### What is asked
Repeat the items word for word, from the very first line up to and including the line with "graduated density: on, module defaults".

### Records supplied
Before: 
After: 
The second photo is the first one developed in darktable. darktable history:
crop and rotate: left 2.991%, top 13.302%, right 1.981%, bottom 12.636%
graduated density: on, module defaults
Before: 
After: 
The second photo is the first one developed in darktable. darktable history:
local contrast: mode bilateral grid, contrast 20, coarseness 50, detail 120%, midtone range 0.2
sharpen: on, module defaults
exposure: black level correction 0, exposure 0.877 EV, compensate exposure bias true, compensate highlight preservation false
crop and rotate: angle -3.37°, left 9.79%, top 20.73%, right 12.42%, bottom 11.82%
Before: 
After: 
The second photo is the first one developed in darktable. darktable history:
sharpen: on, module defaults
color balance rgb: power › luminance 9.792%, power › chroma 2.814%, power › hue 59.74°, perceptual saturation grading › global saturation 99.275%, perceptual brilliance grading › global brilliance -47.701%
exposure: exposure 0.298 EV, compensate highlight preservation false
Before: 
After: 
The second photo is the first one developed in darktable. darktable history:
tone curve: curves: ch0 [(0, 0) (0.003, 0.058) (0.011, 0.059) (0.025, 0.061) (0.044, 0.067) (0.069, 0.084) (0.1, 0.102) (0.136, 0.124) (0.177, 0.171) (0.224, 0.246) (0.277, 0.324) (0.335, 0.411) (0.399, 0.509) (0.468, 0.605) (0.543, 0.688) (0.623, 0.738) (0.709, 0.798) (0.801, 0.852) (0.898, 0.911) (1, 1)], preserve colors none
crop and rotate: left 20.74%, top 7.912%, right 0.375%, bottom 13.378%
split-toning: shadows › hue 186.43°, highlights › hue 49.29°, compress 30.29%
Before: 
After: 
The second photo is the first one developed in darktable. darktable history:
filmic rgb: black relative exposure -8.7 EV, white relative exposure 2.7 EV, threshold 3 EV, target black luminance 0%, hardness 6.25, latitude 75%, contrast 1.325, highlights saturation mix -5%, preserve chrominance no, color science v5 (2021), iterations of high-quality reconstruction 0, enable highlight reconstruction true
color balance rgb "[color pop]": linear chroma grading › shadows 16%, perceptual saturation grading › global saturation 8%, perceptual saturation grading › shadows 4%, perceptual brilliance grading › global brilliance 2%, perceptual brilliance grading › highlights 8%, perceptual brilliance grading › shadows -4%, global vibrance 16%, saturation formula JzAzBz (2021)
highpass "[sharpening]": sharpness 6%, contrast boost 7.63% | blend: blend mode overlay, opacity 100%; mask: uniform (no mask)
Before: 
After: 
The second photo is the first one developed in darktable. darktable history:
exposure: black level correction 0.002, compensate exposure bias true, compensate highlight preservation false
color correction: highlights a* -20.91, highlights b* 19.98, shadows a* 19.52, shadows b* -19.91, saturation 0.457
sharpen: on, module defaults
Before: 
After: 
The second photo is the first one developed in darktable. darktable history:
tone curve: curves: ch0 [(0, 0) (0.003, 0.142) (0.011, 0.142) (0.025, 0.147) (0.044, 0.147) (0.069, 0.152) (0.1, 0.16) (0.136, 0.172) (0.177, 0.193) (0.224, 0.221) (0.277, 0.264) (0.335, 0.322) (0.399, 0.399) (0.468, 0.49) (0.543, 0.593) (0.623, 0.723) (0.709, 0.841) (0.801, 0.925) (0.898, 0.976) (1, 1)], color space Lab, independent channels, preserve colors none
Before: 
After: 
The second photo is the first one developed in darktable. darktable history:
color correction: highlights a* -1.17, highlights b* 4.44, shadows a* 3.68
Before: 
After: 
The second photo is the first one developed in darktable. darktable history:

### Expected output
Before: 
After: 
The second photo is the first one developed in darktable. darktable history:
crop and rotate: left 2.991%, top 13.302%, right 1.981%, bottom 12.636%
graduated density: on, module defaults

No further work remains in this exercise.